SVM: Using a set of training images (or sounds, or words, etc) for computer recognition and categorization
I originally tried this code out as a music recognizer. The plan was to pull out the frequencies (which turned out to be very difficult on anything other than a .wav) and the beat (using FFT) and then use those to categorize the music.
I tried to tackle way too much and none of it ended up working right. It also wasn’t a great use of SVM as building a training library was very slow, and I kept changing how I wanted to categorize everything.

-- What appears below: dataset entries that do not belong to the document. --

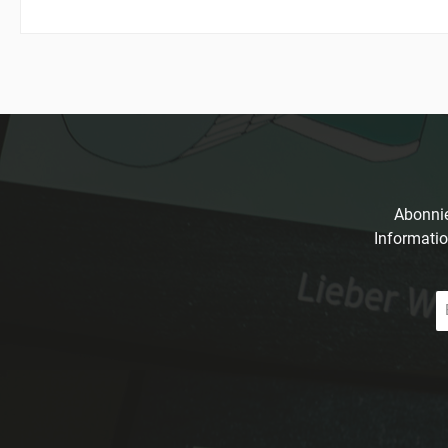
Abonnie
Informatio
E-
Ma
A
*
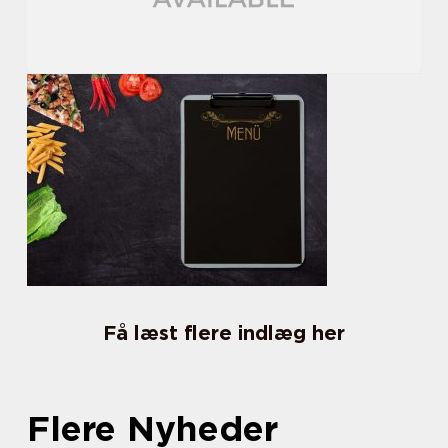
Få læst flere indlæg her
Flere Nyheder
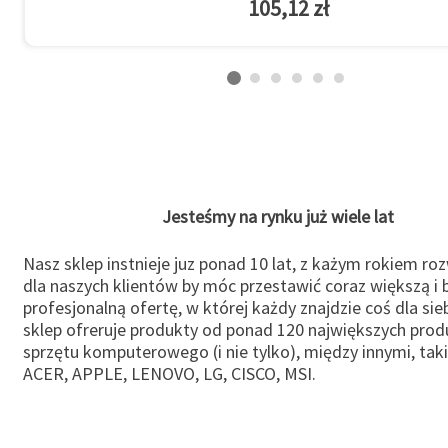
105,12 zł
Jesteśmy na rynku już wiele lat
Nasz sklep instnieje juz ponad 10 lat, z każym rokiem ro
dla naszych klientów by móc przestawić coraz większą i b
profesjonalną ofertę, w której każdy znajdzie coś dla sie
sklep ofreruje produkty od ponad 120 największych pro
sprzętu komputerowego (i nie tylko), między innymi, taki
ACER, APPLE, LENOVO, LG, CISCO, MSI.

Finally I decided it was time to try again on a project more within my reach. Perhaps a simpler “bag of words” style problem. So I borrowed the Spam classifier code to use for recognizing valid vs invalid recipes. In particular I wanted to look at cake recipes.

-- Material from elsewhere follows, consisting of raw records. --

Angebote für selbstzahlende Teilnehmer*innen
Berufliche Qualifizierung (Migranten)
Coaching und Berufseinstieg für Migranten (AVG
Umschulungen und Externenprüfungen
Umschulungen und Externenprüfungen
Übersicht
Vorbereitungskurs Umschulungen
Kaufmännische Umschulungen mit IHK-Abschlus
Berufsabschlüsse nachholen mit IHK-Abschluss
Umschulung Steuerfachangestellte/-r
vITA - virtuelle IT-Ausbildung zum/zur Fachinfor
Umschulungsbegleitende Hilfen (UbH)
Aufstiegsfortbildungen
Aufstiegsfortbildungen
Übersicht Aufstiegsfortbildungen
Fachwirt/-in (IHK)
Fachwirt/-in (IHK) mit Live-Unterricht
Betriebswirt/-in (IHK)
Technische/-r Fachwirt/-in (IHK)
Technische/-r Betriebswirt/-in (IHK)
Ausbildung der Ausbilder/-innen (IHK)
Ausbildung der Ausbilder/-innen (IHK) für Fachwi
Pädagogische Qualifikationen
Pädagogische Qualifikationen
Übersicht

Where are the text samples from?
You may be familiar with the game Portal. It is probably one of my favorite games of all time. At one point in the game you encounter a very strange cake recipe. It starts out somewhat normal, but quickly delves into nonsensical or outright dangerous ingredients.
I decided to take this entire recipe, rate the elements as valid or invalid for cake making, and then test the resultant model against a cake recipe downloaded from allrecipes.com
Unfortunately, it did not quite work correctly. In fact it incorrectly ranked a string that perfectly matches one from the training model (“4 large eggs”). I am still trying to work out why. But I did spend a long time learning about Machine Learning and I have dozens of new projects I would like to try with it.